The Miners' Hymns premiered at Durham Cathedral in 2010

The 30th anniversary of the UK miners' strike is being marked in Durham, London and Tyneside with a work combining music and archive film of coalfield communities.

The 1984-85 strike was steeped in words - shouts of anger and conflict, speeches of determination and rhetoric, whispers of secrecy and despair.

But Bill Morrison, the New York-based creator of Miners' Hymns, believes his performance does not need words. "The footage does that job," he says.

It is being shown at the Sage Gateshead, The Barbican in London and Easington Social Welfare Centre.

Local brass bands and professional musicians will play an original score by Icelandic composer Johann Johannsson against a backdrop of Morrison's film, external, pieced together from BBC reports, rarely-seen footage from the British Film Institute and local archives.

The images show 100 years of mine-working life, through the strike and the annual miners' galas to the present day.

'Struck and moved'

"This is what this region used to look like, it's what people remember, it's the history now captured on film that you don't see every day anymore," Morrison says.

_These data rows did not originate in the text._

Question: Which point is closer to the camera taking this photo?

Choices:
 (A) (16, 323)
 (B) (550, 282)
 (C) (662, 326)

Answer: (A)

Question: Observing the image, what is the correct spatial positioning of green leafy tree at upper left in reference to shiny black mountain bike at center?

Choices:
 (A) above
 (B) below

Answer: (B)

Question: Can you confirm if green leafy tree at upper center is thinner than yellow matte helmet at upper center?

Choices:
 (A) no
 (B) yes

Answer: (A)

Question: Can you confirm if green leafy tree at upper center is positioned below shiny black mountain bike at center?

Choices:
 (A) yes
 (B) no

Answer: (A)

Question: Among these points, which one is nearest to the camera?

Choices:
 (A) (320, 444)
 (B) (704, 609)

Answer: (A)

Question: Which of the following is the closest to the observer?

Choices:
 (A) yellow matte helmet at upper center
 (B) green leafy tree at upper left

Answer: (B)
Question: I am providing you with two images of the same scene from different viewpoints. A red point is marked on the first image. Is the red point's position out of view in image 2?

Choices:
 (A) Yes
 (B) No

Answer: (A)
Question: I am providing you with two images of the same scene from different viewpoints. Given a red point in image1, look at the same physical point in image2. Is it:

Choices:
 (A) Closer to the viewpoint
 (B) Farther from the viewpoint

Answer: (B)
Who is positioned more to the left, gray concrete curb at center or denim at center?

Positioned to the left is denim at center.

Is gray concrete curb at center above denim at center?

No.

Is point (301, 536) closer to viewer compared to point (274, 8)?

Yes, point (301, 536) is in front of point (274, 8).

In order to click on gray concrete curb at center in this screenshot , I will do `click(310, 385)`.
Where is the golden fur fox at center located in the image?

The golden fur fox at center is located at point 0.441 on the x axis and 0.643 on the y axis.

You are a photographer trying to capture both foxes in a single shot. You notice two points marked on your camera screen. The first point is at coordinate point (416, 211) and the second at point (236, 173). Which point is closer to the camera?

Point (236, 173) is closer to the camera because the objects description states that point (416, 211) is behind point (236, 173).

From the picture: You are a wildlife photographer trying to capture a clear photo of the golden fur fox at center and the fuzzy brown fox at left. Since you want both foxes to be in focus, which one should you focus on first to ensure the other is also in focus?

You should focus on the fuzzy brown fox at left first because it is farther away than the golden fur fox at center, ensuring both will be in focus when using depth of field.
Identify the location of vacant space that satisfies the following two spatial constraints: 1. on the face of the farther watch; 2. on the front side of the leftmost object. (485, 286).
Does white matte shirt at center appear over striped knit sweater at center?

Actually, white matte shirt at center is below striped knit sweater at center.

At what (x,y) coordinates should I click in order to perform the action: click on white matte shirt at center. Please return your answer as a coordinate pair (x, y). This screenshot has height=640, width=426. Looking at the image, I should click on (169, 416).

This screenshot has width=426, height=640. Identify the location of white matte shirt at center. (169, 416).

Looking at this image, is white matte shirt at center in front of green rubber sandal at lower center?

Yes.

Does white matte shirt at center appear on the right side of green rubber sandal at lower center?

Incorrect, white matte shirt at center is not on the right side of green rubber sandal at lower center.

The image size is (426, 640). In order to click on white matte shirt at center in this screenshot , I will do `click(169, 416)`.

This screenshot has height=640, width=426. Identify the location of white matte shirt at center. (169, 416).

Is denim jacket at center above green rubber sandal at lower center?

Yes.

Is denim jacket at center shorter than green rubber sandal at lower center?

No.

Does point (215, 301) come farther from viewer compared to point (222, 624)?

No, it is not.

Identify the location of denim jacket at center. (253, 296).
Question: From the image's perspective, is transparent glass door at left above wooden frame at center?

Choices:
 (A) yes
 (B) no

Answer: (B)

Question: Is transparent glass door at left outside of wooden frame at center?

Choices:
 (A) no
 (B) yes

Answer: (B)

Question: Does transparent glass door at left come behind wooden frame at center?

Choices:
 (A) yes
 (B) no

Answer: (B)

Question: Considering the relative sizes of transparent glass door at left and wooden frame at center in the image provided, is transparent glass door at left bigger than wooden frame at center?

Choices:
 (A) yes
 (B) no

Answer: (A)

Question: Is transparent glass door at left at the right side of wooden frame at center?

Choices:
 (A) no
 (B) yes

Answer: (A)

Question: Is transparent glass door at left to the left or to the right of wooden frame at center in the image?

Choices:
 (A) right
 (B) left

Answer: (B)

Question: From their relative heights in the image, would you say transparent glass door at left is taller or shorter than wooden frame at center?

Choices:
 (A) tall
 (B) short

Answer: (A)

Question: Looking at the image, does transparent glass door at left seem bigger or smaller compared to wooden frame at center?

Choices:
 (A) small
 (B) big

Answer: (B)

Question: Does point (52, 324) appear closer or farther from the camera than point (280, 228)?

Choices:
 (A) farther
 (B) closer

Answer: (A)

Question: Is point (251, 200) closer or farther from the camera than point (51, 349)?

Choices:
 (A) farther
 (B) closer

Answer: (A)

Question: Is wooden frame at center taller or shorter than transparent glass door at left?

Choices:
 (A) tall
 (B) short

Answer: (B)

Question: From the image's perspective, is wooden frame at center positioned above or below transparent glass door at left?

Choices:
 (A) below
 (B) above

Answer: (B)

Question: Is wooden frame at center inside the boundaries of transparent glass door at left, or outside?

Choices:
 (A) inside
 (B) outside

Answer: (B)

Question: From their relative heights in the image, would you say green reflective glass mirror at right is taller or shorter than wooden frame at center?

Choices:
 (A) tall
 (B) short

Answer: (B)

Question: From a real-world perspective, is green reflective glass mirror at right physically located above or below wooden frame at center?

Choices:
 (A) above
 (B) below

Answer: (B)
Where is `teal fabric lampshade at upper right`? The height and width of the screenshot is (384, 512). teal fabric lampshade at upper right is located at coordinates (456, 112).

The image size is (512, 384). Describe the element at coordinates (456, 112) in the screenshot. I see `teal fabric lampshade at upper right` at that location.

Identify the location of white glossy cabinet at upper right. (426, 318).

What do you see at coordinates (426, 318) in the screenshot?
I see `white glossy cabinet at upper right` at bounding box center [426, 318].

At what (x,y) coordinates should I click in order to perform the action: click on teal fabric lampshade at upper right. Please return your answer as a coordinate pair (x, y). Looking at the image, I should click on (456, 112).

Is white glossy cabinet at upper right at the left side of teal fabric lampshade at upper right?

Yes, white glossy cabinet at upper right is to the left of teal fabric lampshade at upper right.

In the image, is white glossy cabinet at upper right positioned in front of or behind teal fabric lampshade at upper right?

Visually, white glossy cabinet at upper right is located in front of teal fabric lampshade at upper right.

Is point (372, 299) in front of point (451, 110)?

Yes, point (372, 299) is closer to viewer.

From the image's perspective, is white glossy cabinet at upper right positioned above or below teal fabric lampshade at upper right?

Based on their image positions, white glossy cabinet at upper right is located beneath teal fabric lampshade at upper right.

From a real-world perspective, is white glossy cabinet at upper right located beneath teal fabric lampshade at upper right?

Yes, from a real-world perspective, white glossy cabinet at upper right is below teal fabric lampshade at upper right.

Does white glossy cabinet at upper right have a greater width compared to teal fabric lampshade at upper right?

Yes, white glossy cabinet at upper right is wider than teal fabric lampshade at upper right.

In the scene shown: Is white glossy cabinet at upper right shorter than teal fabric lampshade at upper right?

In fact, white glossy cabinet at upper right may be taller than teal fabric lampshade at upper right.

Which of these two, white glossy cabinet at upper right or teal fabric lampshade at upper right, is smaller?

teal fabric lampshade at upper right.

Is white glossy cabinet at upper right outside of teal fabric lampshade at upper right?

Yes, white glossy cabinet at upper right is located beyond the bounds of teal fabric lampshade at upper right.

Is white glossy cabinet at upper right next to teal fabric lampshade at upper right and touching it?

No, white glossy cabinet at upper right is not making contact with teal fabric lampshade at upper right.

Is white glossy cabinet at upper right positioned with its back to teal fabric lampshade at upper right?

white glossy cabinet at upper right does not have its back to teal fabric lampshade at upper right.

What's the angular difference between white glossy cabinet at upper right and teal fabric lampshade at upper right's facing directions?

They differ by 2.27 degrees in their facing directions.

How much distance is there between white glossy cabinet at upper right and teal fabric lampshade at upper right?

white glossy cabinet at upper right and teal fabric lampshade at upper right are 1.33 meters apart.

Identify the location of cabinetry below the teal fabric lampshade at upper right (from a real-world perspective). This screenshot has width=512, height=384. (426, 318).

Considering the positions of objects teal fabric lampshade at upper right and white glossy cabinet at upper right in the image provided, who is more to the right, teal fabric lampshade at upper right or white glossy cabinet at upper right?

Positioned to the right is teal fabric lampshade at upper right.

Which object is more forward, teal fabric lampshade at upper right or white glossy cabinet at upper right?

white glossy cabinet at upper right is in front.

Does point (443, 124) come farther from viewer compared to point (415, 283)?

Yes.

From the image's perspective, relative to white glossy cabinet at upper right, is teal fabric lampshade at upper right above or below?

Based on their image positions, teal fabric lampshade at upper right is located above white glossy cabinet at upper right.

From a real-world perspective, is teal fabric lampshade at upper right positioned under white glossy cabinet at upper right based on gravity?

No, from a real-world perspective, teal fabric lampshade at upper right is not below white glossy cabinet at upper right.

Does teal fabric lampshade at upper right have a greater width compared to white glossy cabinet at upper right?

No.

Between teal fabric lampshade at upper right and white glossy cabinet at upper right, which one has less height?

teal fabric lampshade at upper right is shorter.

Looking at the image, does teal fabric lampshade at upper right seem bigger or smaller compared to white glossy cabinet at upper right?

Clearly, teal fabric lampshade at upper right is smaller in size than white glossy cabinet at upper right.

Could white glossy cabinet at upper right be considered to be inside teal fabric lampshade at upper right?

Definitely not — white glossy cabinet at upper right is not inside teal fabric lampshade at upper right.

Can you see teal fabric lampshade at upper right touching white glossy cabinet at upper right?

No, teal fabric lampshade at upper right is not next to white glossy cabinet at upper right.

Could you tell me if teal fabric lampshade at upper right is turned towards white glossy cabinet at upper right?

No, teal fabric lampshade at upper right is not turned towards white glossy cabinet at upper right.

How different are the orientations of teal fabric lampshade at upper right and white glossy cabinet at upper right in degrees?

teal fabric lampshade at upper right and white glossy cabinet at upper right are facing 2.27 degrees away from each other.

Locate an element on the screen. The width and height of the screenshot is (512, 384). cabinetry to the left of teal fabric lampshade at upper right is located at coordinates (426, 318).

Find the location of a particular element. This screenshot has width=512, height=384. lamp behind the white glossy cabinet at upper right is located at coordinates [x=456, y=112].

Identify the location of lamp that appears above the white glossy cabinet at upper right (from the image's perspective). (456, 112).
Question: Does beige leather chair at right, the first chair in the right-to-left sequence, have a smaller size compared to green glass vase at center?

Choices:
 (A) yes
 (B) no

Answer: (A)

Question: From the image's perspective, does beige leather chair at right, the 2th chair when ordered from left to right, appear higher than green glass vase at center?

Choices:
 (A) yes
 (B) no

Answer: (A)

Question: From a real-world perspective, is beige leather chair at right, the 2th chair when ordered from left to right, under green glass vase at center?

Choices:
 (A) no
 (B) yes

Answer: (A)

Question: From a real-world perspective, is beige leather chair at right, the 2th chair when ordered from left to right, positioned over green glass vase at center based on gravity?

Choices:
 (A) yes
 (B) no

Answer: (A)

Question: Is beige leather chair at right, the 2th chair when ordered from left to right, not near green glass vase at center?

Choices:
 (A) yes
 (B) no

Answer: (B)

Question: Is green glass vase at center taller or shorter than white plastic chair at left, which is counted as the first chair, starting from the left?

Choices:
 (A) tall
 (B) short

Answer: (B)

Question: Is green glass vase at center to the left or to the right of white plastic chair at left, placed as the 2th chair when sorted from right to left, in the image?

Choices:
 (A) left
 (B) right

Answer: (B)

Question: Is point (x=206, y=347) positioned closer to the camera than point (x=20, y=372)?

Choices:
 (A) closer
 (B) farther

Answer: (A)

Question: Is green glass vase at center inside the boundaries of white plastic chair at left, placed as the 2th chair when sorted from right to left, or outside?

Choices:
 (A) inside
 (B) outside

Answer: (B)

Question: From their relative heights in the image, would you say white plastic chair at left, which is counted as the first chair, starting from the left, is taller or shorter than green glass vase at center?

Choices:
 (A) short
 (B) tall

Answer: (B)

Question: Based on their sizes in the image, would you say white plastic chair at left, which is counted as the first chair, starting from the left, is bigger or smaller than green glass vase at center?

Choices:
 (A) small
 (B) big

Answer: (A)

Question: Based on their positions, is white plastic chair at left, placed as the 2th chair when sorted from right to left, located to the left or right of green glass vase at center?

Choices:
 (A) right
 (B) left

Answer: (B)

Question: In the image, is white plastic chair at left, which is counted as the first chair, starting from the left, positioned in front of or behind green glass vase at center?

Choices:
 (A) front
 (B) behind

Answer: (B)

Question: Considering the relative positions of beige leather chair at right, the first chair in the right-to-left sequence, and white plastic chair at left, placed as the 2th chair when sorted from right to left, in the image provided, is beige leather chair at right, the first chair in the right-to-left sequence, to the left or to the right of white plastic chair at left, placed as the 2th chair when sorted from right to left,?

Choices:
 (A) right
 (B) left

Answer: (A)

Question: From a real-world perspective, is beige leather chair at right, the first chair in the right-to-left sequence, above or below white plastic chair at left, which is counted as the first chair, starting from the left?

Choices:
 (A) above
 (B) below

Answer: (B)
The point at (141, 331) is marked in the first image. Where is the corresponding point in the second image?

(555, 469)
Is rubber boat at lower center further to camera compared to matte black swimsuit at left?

Barbican contemporary music programmer Chris Sharp was "unbelievably struck and moved" by the first performance at Durham Cathedral in 2010.

"I saw it then and thought it was frankly an amazing piece of work and I've been looking for an opportunity to show it since then," he said.

He accepts it cannot have the "same resonance" seen in London but, since its US and Icelandic creators already tell the story from the "perspective of an outsider", it is appropriate it should be seen more widely, he says.

Easington Social Welfare committee chairman David Boyes said it was a "great honour" to host the work and tickets had sold out in a matter of days.

"It isn't what we would traditionally associate with a brass band, the music, but I think Easington people, they're willing to try anything and I think they'll take to it."

Morrison believes the themes of the miners' strike are not unique.

"It's something that's happening the world over, not just in terms of labour but also in terms of mechanisation and what happens when a community gets the sack," he says.

"The north east has a tremendous future ahead of it. We still do burn a lot of coal here in the UK. But that's imported coal."

Miners' Hymns is at the Sage Gateshead, external on 5 March, Easington Social Welfare Club on 7 March and Beamish Museum, external on 29 and 30 March. Its London premier is at the Barbican, external on 9 March.